Author: Talip Ucar ([email protected])
Pytorch implementation of BYOL (https://arxiv.org/pdf/2006.07733v1.pdf) with custom Encoder.
Source: https://arxiv.org/pdf/2006.07733v1.pdf
Model consists of two networks; Online and Target networks. Target network can be considered as moving average of Online network. So, the parameters of Target network is updated using the parameters of Online network.
Each network is initialized with a "EncodeProject()" class.
EncoderProject consists of two networks: -Encoder to learn representation -Projection to project representation Thus, z = EncodeProject(x) ⟺ z = Project(Encode(x))
A Prediction network uses output of Online network to predict the output of Target network.

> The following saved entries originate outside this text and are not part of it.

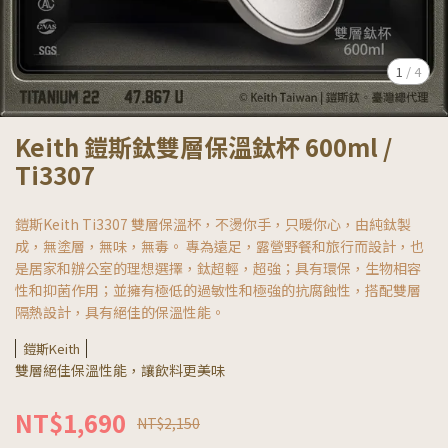
1
/
4
Keith 鎧斯鈦雙層保溫鈦杯 600ml /
Ti3307
鎧斯Keith Ti3307 雙層保溫杯，不燙你手，只暖你心，由純鈦製
成，無塗層，無味，無毒。 專為遠足，露營野餐和旅行而設計，也
是居家和辦公室的理想選擇，鈦超輕，超強；具有環保，生物相容
性和抑菌作用；並擁有極低的過敏性和極強的抗腐蝕性，搭配雙層
隔熱設計，具有絕佳的保溫性能。
鎧斯Keith
雙層絕佳保溫性能，讓飲料更美味
NT$1,690
NT$2,150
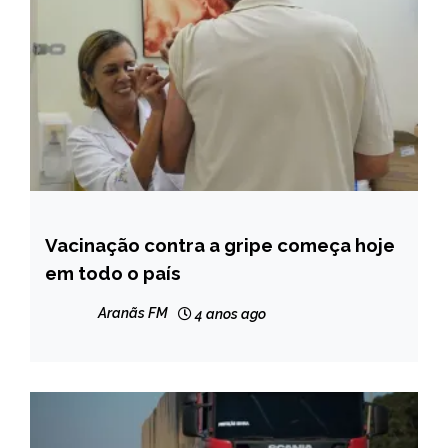
Vacinação contra a gripe começa hoje
BRASIL
em todo o país
NOTÍCIAS
Aranãs FM
4 anos ago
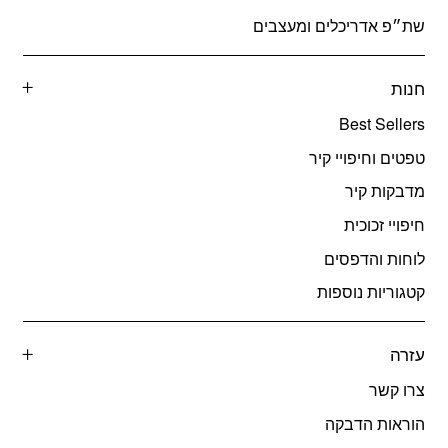
שת״פ אדריכלים ומעצבים
חנות
Best Sellers
טפטים וחיפויי קיר
מדבקות קיר
חיפויי זכוכית
לוחות והדפסים
קטגוריות נוספות
עזרה
צרו קשר
הוראות הדבקה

In the process, Encoder learns useful representations of the data. High-level training looks like following:
xi = Transform(x) xj = Transform(x) Online Network zi = EncodeProject(xi) qi = Predictor(zi) Target Network zj = EncodeProject(xj) Training Objective: qi ⥵ zj
Note: To make training symmetric (meaning all networks see both xi, and xj), both (xi, xj) and (xj, xi) are fed to the networks.
For Encoder, Resnet18, or Resnet50 can be used (yet to be implemented). A custom CNN-based encoder model is also provided as a feault option, and its architecture is defined in yaml file of the model ("./config/byol.yaml").
Example:
conv_dims: - [ 3, 32, 5, 2, 1, 1] # [i, o, k, s, p, d] - [32, 128, 5, 2, 1, 1] # i=input channel, o=output channel, k = kernel, s = stride, p = padding, d = dilation - [128, 512, 5, 2, 1, 1] - 512
conv_dims
defines first 3 convolutional layer as well as input dimension of the projection head. You can change this architecture
by modifying it in yaml file. You can add more layers, or change the dimensions of existing ones.

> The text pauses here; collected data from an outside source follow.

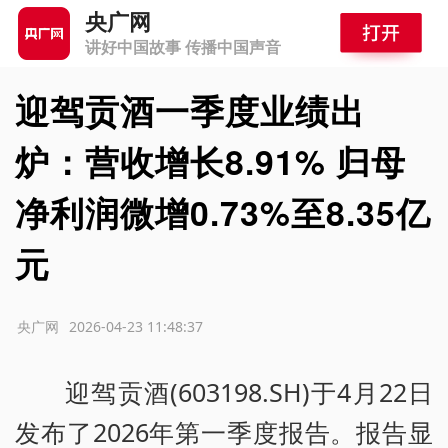
央广网
讲好中国故事 传播中国声音
迎驾贡酒一季度业绩出
炉：营收增长8.91% 归母
净利润微增0.73%至8.35亿
元
源：央广网
2026-04-23 11:48:37
迎驾贡酒(603198.SH)于4月22日
发布了2026年第一季度报告。报告显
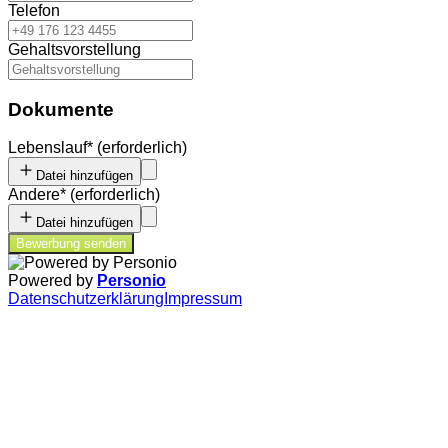
Telefon
Gehaltsvorstellung
Dokumente
Lebenslauf
*
(erforderlich)
Datei hinzufügen
Andere
*
(erforderlich)
Datei hinzufügen
Bewerbung senden
Powered by
Personio
Datenschutzerklärung
Impressum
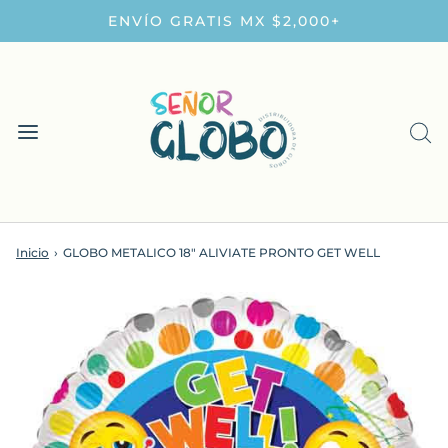
ENVÍO GRATIS MX $2,000+
Inicio
›
GLOBO METALICO 18" ALIVIATE PRONTO GET WELL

Architecture is agnostic to input image size.
Resnet18 and Resnet50 models will be supported in the future.
Following datasets are supported:
- STL10 (Image size=96)
- CIFAR10 (Image size=32)
- MNIST (Image size=28)
For example, the encoder can be trained on STL10, and evaluated on both STL10 and CIFAR10.
It requires Python 3.8. You can set up the environment by following three steps:
- Install pipenv using pip
- Activate virtual environment
- Install required packages
Run following commands in order to set up the environment:
pip install pipenv # If it is not installed yet
pipenv shell # Activate virtual environment
pipenv install --skip-lock # Install required packages. --skip-lock is optional,
# and used to skip generating Pipfile.lock file
You can train the model using any supported dataset. For now, STL10 is recommended to use for training. The more datasets will be supported in the future.

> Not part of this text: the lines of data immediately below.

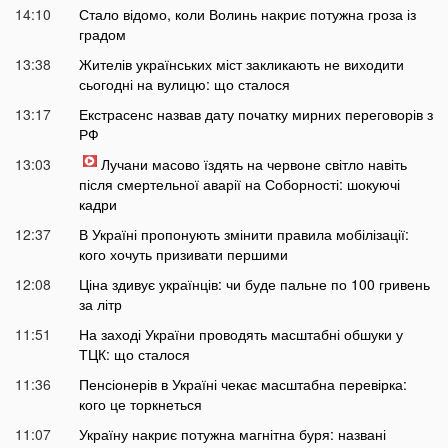
14:10
Стало відомо, коли Волинь накриє потужна гроза із
градом
13:38
Жителів українських міст закликають не виходити
сьогодні на вулицю: що сталося
13:17
Екстрасенс назвав дату початку мирних переговорів з
РФ
13:03
Лучани масово їздять на червоне світло навіть
після смертельної аварії на Соборності: шокуючі
кадри
12:37
В Україні пропонують змінити правила мобілізації:
кого хочуть призивати першими
12:08
Ціна здивує українців: чи буде пальне по 100 гривень
за літр
11:51
На заході України проводять масштабні обшуки у
ТЦК: що сталося
11:36
Пенсіонерів в Україні чекає масштабна перевірка:
кого це торкнеться
11:07
Україну накриє потужна магнітна буря: названі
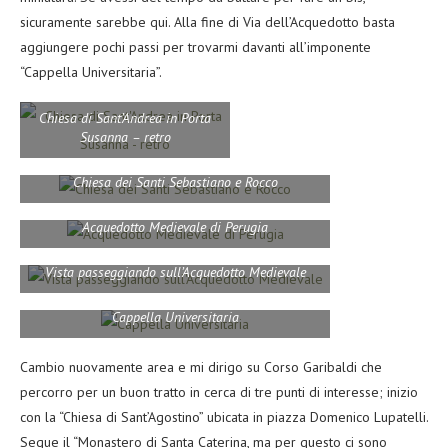
sicuramente sarebbe qui. Alla fine di Via dell’Acquedotto basta
aggiungere pochi passi per trovarmi davanti all’imponente
“Cappella Universitaria”.
Chiesa di Sant’Andrea in Porta
Susanna – retro
Chiesa dei Santi Sebastiano e Rocco
Acquedotto Medievale di Perugia
Vista passeggiando sull’Acquedotto Medievale
Cappella Universitaria
Cambio nuovamente area e mi dirigo su Corso Garibaldi che
percorro per un buon tratto in cerca di tre punti di interesse; inizio
con la “Chiesa di Sant’Agostino” ubicata in piazza Domenico Lupatelli.
Segue il “Monastero di Santa Caterina, ma per questo ci sono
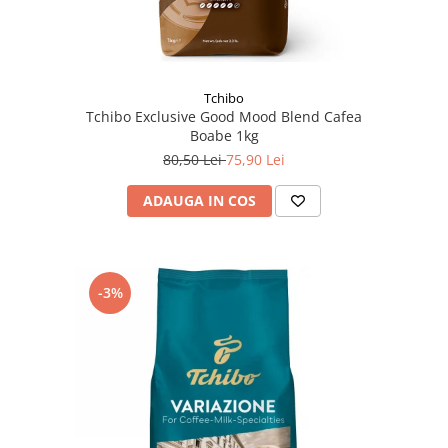
Tchibo
Tchibo Exclusive Good Mood Blend Cafea
Boabe 1kg
80,50 Lei
75,90 Lei
ADAUGA IN COS
-3%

- Logistic regression model is trained, using representations extracted from Encoder using training set of specified dataset.
- The results are reported on both training and test sets.
- Raw images of specified dataset is reshaped to a 2D array.
- PCA is used to reduce the dimensionality so that the feature dimension is same as that of representations from Encoder (to be a fair comparison).
- Logistic regression model is trained, using data obtained using PCA, the results are reported on both training and test sets.
Results at the end of training is saved under "./results" directory. Results directory structure:
results |-evaluation |-training |-model |-plots |-loss
You can save results of evaluations under "evaluation" folder. At the moment, the results of evaluation is also printed out on the display, and not saved.
To pre-train the model using STL10 dataset, you can use following command:
python 0_train.py -d "STL10" -img 96
Once you have a trained model, you can evaluate the model performance on any dataset. Correct image size should be provided with corresponding dataset to get correct results since the model architecture is agnostic to image size and will not flag error if correct image size is not specified.
Two examples:
- Evaluating on STL10
python 1_eval.py -d "STL10" -img 96
- Evaluating on CIFAR10
python 1_eval_linear_classifier.py -d "CIFAR10" -img 32
For further details on what arguments you can use (or to add your own arguments), you can check out "/utils/arguments.py"
MLFlow is used to track experiments. It is turned off by default, but can be turned on by changing option in runtime config file in "./config/runtime.yaml"